First, I'm a Senior Design Engineer with an interesting CAD background.
I was "born and raised" on Autodesk products from 1983, when AutoCAD was less than one year old!
For many years, I was a CAD manager who managed over 100 users of AutoCAD at a time. I've trained countless users and wrote hundreds of LISP routines, many of them still invaluable for editing drawings. I have all the desire in the world to WANT to like and use Autodesk products. I used MDT off and on for several years when it first came out. I now have Inventor 5, which is an impressive improvement for design work over MDT, although file management is a little more convoluted.
That being said, I started using SolidWorks in October of '96. I could not believe how easy and intuitive it was to model with. I learned it and became proficient with it much quicker than with the Autodesk counterparts.
For designing, modeling and creating drawings from my models, I find SolidWorks much more enjoyable to use than Inventor, so I'm getting a lot more practice with SW. Unlike the guy above, I do NOT find Inventor to be intuitive at all!

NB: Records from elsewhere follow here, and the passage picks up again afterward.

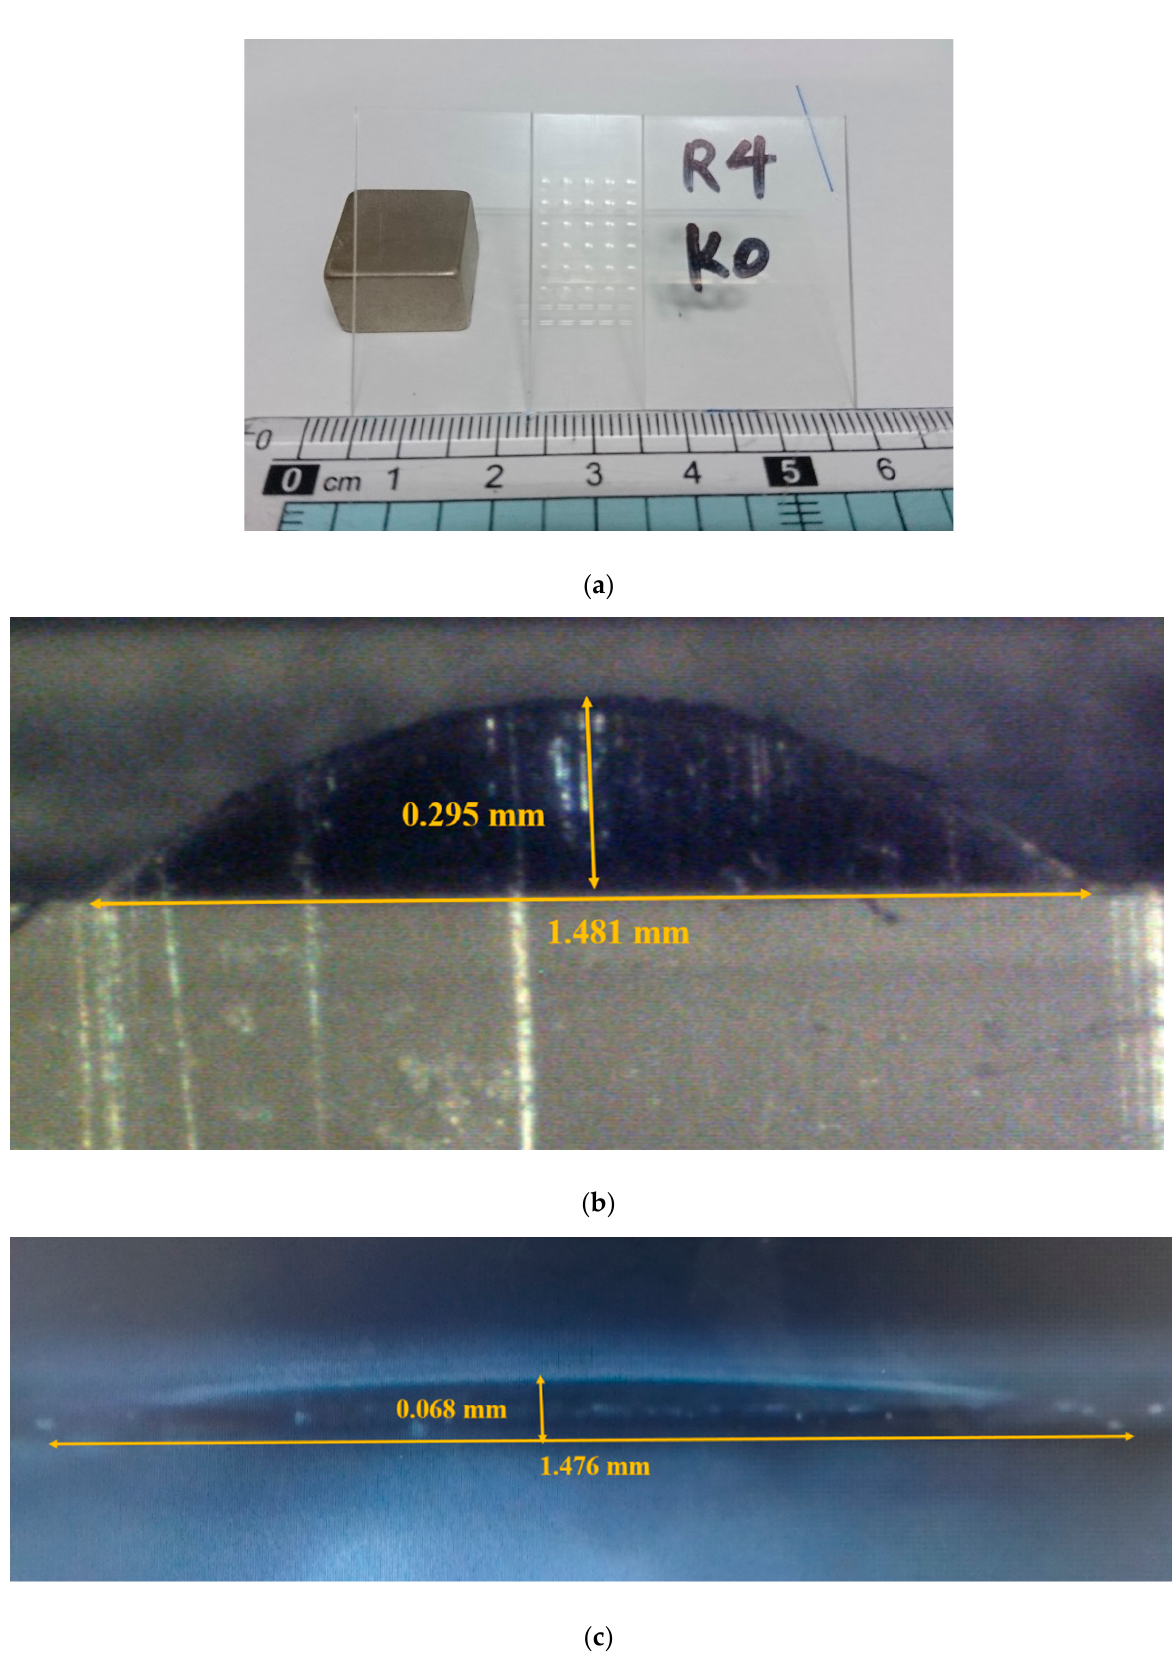
Figure 7. Microlens array fabrication results, ( a ) the array of 5 × 6 micro spherical lenses, ( b ) cross section of the fabricated microlens with R = 1 mm and ( c ) cross section of the fabricated microlens with R = 4 mm.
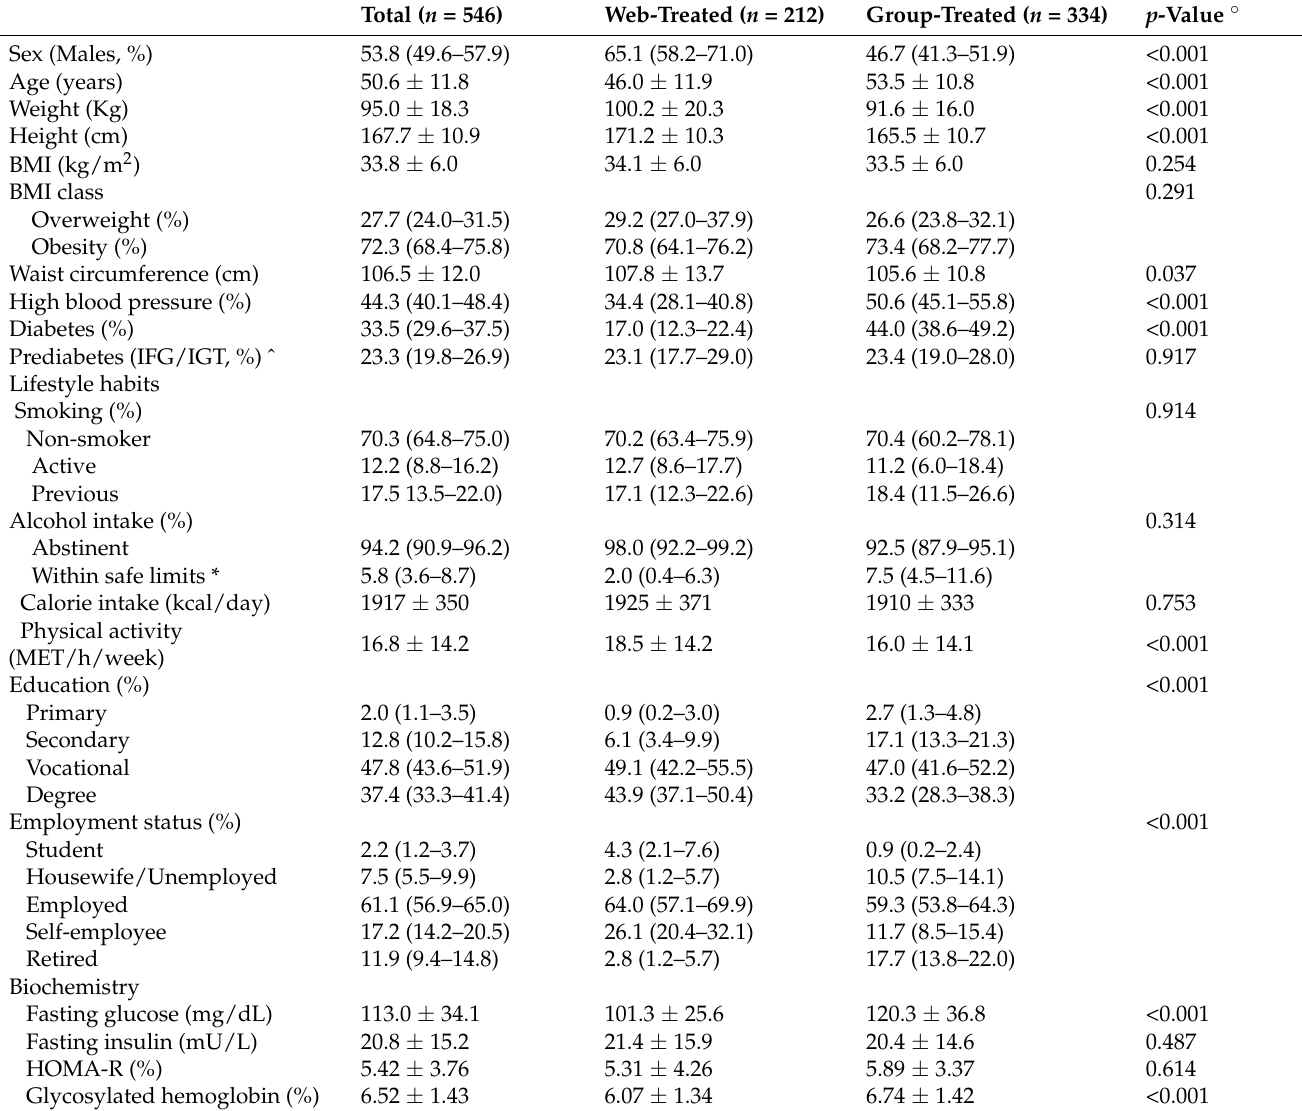
Table 1. Socio-demographic, clinical and biochemical data in the two groups at baseline. Data are presented as means ± SD or as prevalence (95% confidence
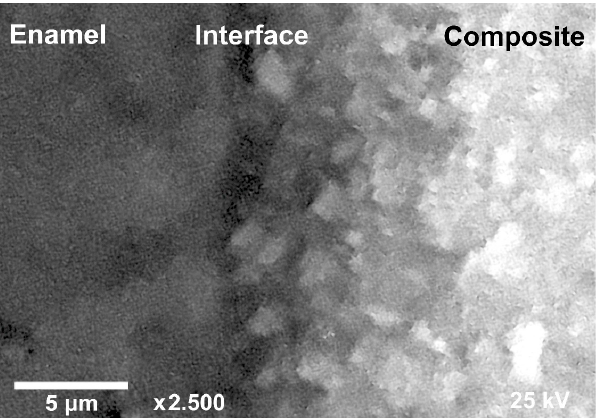
Int. J. Mol. Sci. 2022 , 23 , 11699 Figure 2. Typical SEM image of the enamel-dental composite heterointerface for the sample S I . Using the FTIR optical system of the Hyperion 3000 microscope, we selected, for fur- ther analysis, those portions of the interface within which no mechanical defects from pol- ishing or any other structural artifacts were visually observed. The analysis of the chemical composition as well as the molecular features of the samples in the enamel-biocomposite interface was performed using the FTIR technique. In contrast to a number of other methods of molecular composition analysis (e.g., Raman spectroscopy), when using the FTIR technique, samples of a biological nature are sub- jected to weak external influences when under study. Therefore, the information obtained refers to a system that has not undergone changes as a result of these interactions, and changes in the interface region caused by molecular transformations can be easily identi- fied. Figure 3 shows the representative FTIR spectra of substances (chemical components) present in the interface area of all samples, as well as the materials we used to create a hybrid interface. Thus, Figure 3 shows the absorption spectra in the infrared fingerprints region for the healthy enamel, DyractXP dental compomer material, the conditioner in- cluding the amino acid booster, bioprimer, calcium alkali, original and modified BisGMA- based adhesive, and the nanocrystalline carbonate-substituted calcium hydroxyapatite (HAp). For convenient analysis of the changes in the molecular spectrum of the condi- tioner and adhesive after their modification, Figure 3b,c presents the IR spectra in the re- gion of the most pronounced transformations of the vibrational modes.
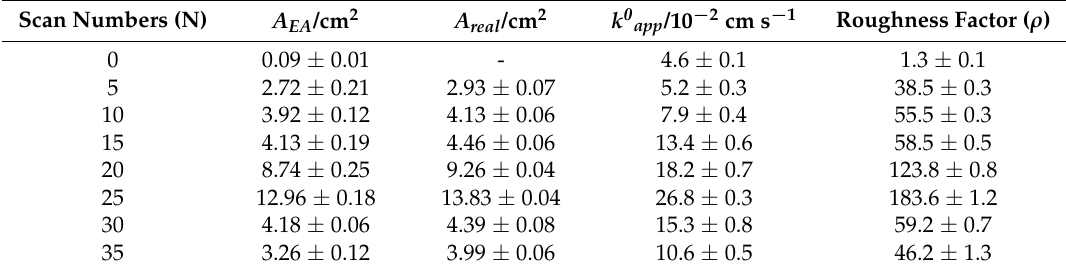
Figure 2. Cyclic voltammograms of AuNPs modified GCE electrodes with different number of scans (from 0 scans to 35 scans) in 0.5 M H 2 SO 4 . Scan rate 100 mV s − 1 . T = 25 °C. Table 1. Characterization of AuNPs on GC modified electrodes for different numbers of cyclic scans (N) during the electrodeposition step. Experimental conditions: 10 mM Fe(CN) 6 3 − /4 − in 50 mM TRIS buffer pH 7.4 with 0.1 M KCl for electroactive area ( A EA ), real surface area ( A real ), electron transfer rate constant ( k 0 ) and roughness factor ( ρ ) determination; 0.5 M H 2 SO 4 at a scan rate of 100 mV s − 1 , for A real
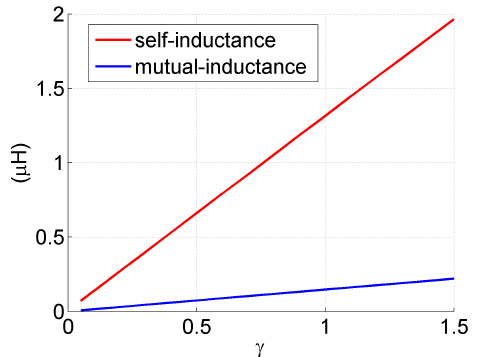
Figure A2. Mutual inductance and transmitter self-inductance versus the scaling factor.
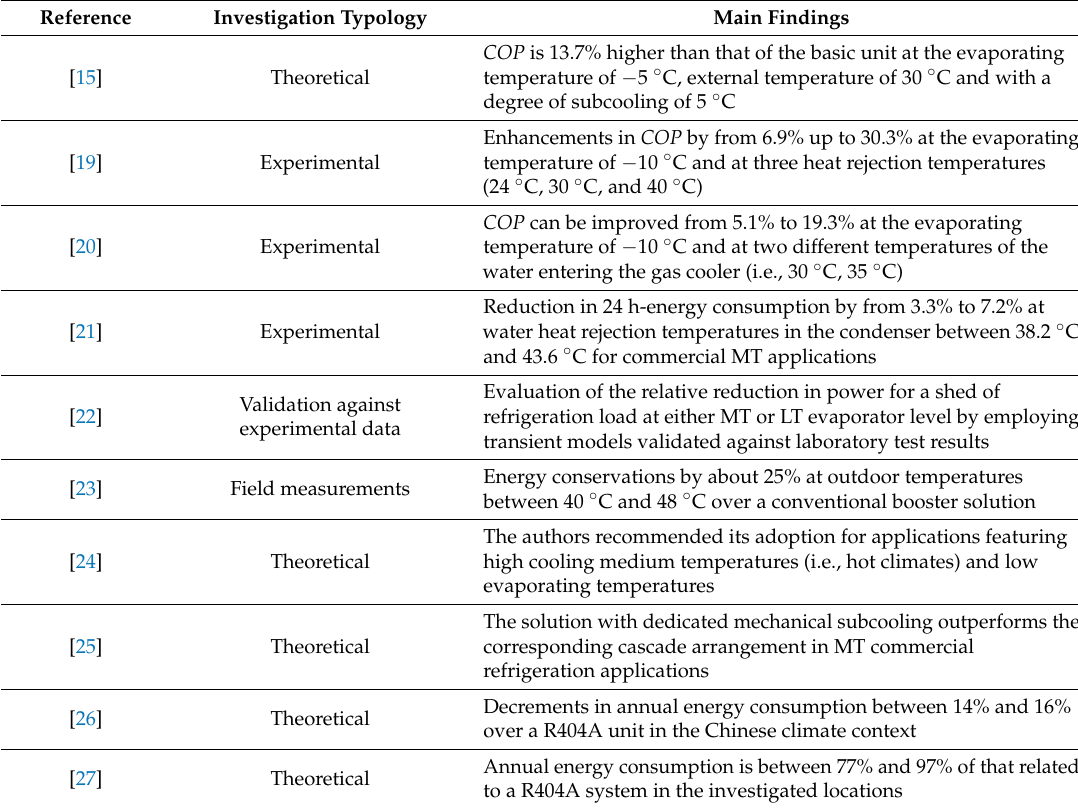
Table 1. Findings of the main investigations associated with transcritical R744 supermarket refrigeration systems with dedicated mechanical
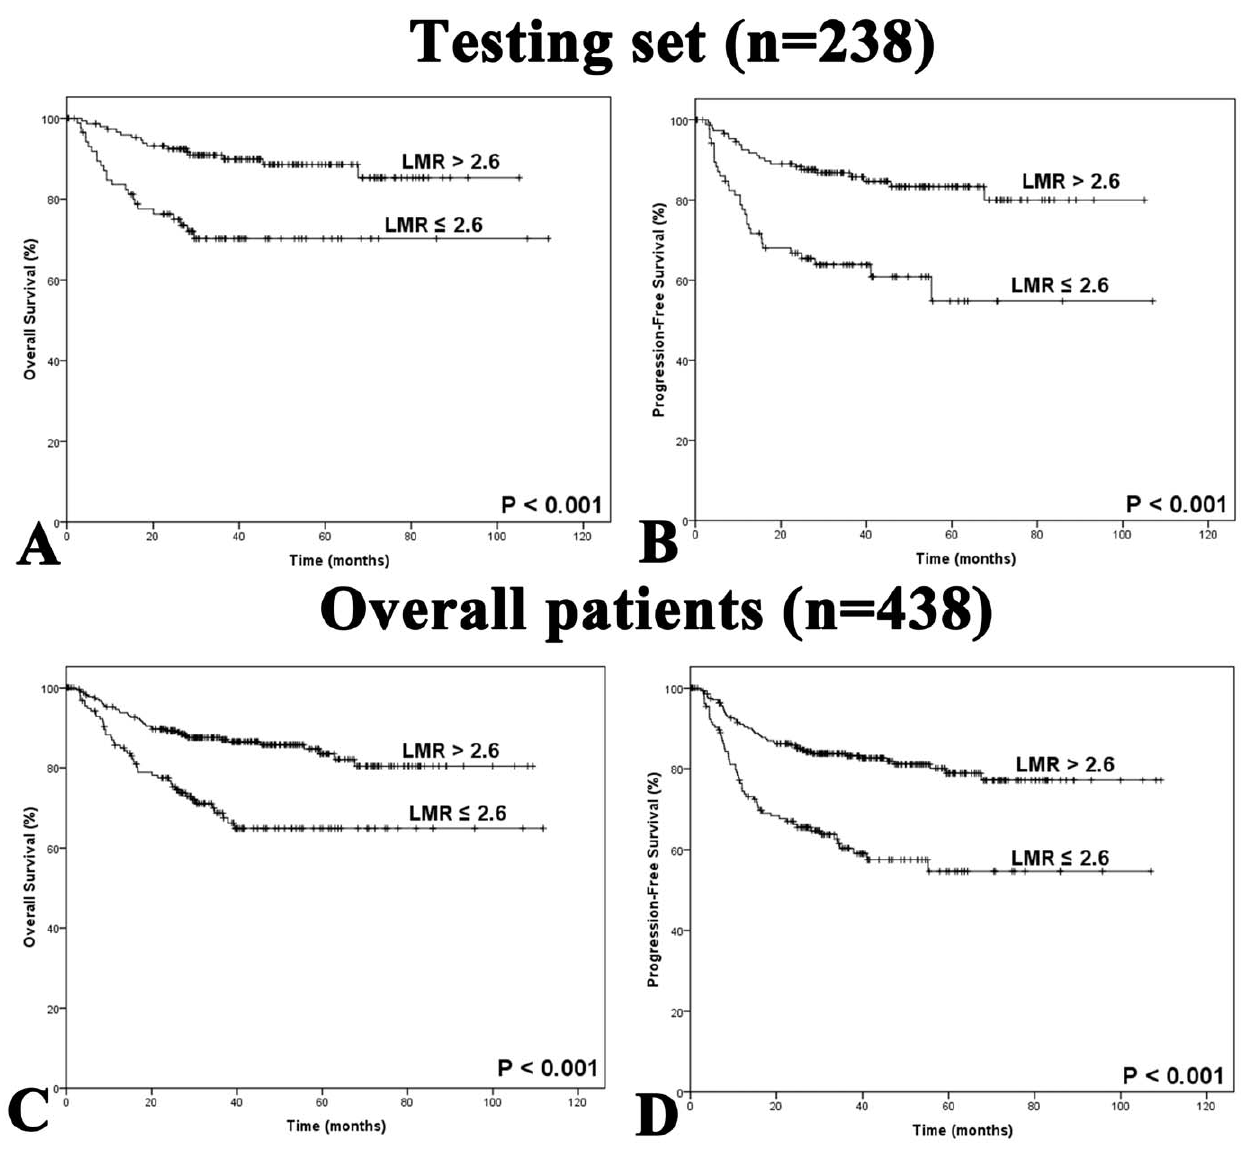
Figure 2. Kaplan-Meier survival analysis of LMR at diagnosis in patients with diffuse large B-cell lymphoma. A: Overall survival according to baseline LMR in the testing set. B: Progression-free survival according to baseline LMR in the testing set. C: Overall survival according to baseline LMR in all patients. D: Progression-free survival according to baseline LMR in all patients. LMR, lymphocyte-to-monocyte ratio.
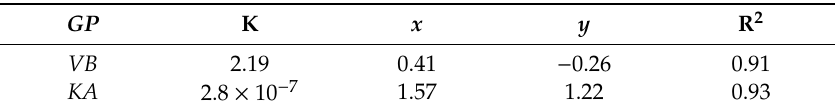
Table 5. Model coe ffi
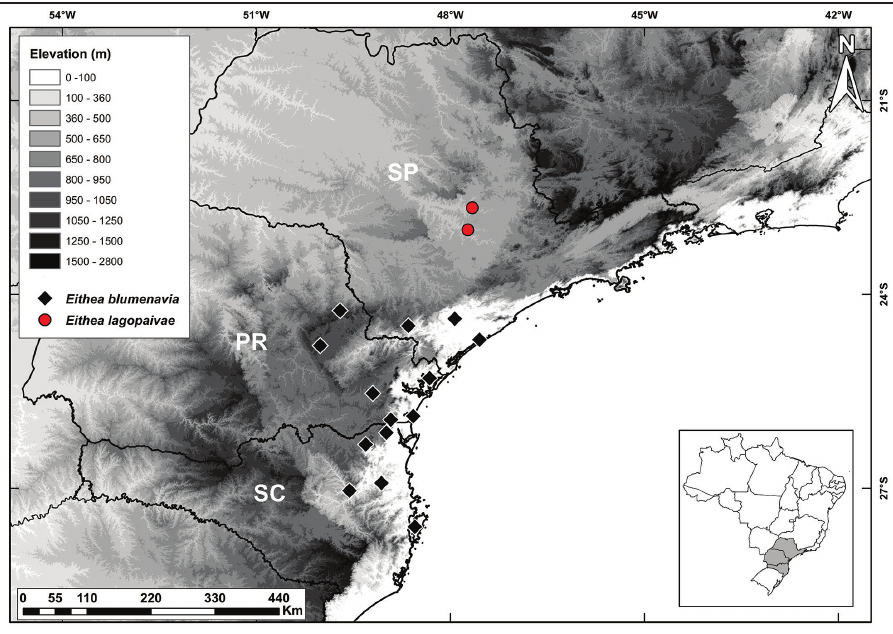
Figure 4. Distribution map showing collections of Eithea lagopaivae (red circles) and E. blumenavia (black diamonds). PR = Paraná. SC = Santa Catarina. SP = São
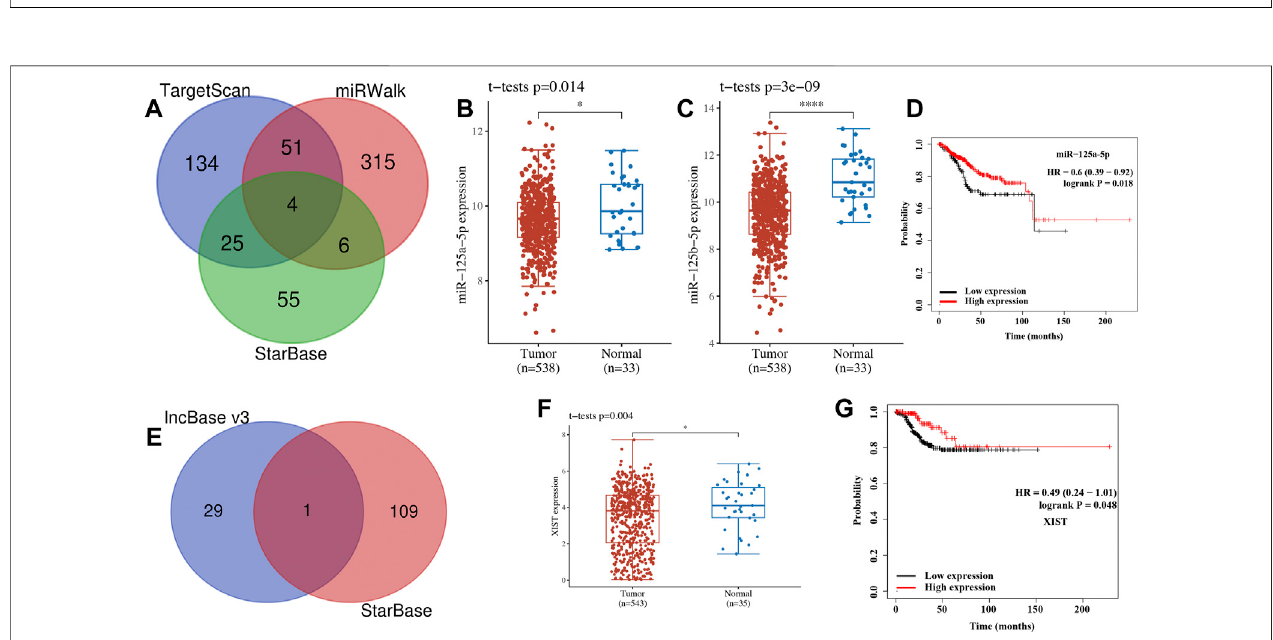
FIGURE 9 | TMB and MSI of cuproptosis-related prognostic biomarkers in uterine corpus endometrial carcinoma (UCEC). (A-C) Correlation between the expression of CDKN2A, GLS, and LIPT1 and TMB score in UCEC. (D – F) Correlation between the expression of CDKN2A, GLS, and LIPT1 and MSI score in UCEC. TMB, tumor mutation burden; MSI, microsatellite instability.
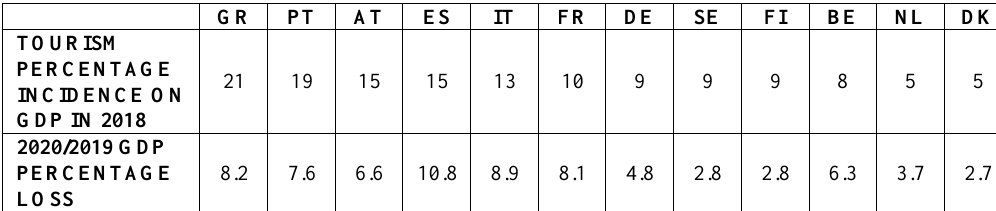
Table 1: Tourism % Incidence on GDP in 2018 and 2020/2019 GDP % Loss GR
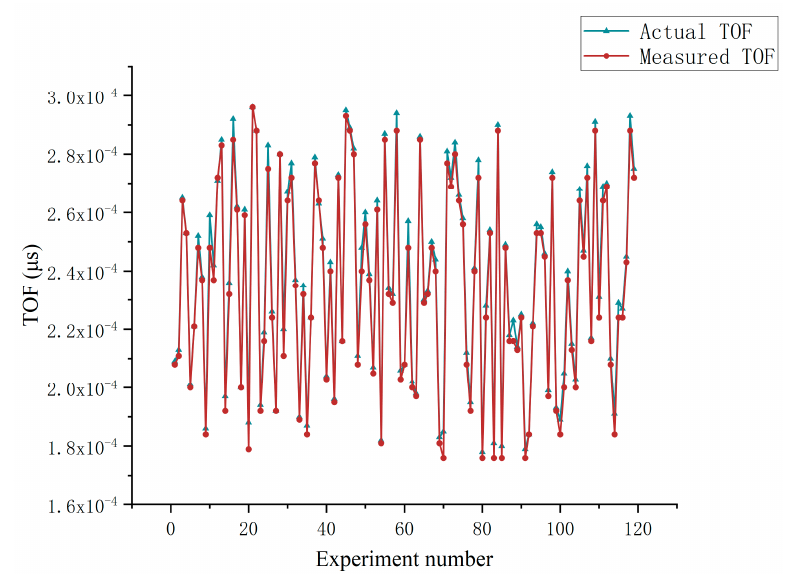
Figure 10. The distribution of measured TOF and actual TOF (Orange dots). Blue line denotes baseline where the measured TOF equals the corresponding actual TOF.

If you have a large database of 2D AutoCAD drawings and think Inventor will make it easier to migrate to 3D by using that legacy data, think again. We find that it is ALWAYS faster and cleaner to start a model from scratch than to import the 2D data and try to massage it into sketches for 3D features. We want to have more control over how imported 2D sketches are constrained.
I've also got to say that SolidWorks as a company is much quicker to respond to users needs than Autodesk. They consider their customers to be an investment, not a captive audience. You also won't lose the equity you have in SolidWorks like we did with a couple licenses we had of AutoCAD R14.